- [Brief] Starting at the line that contains "tử, mở ra hướng", repeat each line exactly until the records end, keeping both the first and the last.

(Supplied data Opens)

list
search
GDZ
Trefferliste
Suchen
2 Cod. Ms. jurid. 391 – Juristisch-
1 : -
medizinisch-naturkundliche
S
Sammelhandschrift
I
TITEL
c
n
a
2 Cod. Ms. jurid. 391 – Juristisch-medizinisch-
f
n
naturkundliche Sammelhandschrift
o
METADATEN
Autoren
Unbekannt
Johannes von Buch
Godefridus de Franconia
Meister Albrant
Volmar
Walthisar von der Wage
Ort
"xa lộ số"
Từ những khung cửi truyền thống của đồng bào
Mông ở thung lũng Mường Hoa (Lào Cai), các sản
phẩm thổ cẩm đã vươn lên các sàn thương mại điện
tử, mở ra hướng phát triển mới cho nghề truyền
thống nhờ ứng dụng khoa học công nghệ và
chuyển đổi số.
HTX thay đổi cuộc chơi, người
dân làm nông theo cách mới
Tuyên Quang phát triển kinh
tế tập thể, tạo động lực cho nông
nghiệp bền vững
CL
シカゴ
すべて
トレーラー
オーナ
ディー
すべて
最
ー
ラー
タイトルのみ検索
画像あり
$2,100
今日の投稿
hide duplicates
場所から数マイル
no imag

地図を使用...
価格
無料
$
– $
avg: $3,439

(Supplied data Closes)

- [Answer to the exercise]
tử, mở ra hướng phát triển mới cho nghề truyền
thống nhờ ứng dụng khoa học công nghệ và
chuyển đổi số.
HTX thay đổi cuộc chơi, người
dân làm nông theo cách mới
Tuyên Quang phát triển kinh
tế tập thể, tạo động lực cho nông
nghiệp bền vững
CL
シカゴ
すべて
トレーラー
オーナ
ディー
すべて
最
ー
ラー
タイトルのみ検索
画像あり
$2,100
今日の投稿
hide duplicates
場所から数マイル
no imag

地図を使用...
価格
無料
$
– $
avg: $3,439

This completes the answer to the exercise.